1. Let $u = \log{\left(\sqrt{3 x + 5} \right)}$.

2. Apply the power rule: $u^{5}$ goes to $5 u^{4}$

3. Then, apply the chain rule. Multiply by $\frac{d}{d x} \log{\left(\sqrt{3 x + 5} \right)}$:

   1. Let $u = \sqrt{3 x + 5}$.

   2. The derivative of $\log{\left(u \right)}$ is $\frac{1}{u}$.

   3. Then, apply the chain rule. Multiply by $\frac{d}{d x} \sqrt{3 x + 5}$:

      1. Let $u = 3 x + 5$.

      2. Apply the power rule: $\sqrt{u}$ goes to $\frac{1}{2 \sqrt{u}}$

      3. Then, apply the chain rule.
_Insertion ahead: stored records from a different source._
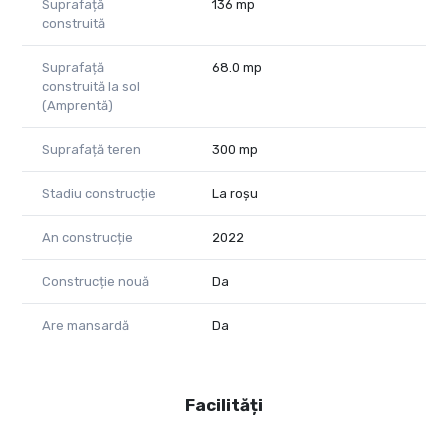
Suprafață
136 mp
construită
Suprafață
68.0 mp
construită la sol
(Amprentă)
Suprafață teren
300 mp
Stadiu construcție
La roșu
An construcție
2022
Construcție nouă
Da
Are mansardă
Da
Facilități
Multiply by $\frac{d}{d x} \left(3 x + 5\right)$:

         1. Differentiate $3 x + 5$ term by term:

            1. The derivative of a constant times a function is the constant times the derivative of the function.

               1. Apply the power rule: $x$ goes to $1$

               So, the result is: $3$

            2. The derivative of the constant $5$ is zero.

            The result is: $3$

         The result of the chain rule is:

         $$\frac{3}{2 \sqrt{3 x + 5}}$$

      The result of the chain rule is:

      $$\frac{3}{2 \left(3 x + 5\right)}$$

   The result of the chain rule is:

   $$\frac{15 \log{\left(\sqrt{3 x + 5} \right)}^{4}}{2 \left(3 x + 5\right)}$$

4. Now simplify:

   $$\frac{15 \log{\left(3 x + 5 \right)}^{4}}{32 \left(3 x + 5\right)}$$

The answer is:

$$\frac{15 \log{\left(3 x + 5 \right)}^{4}}{32 \left(3 x + 5\right)}$$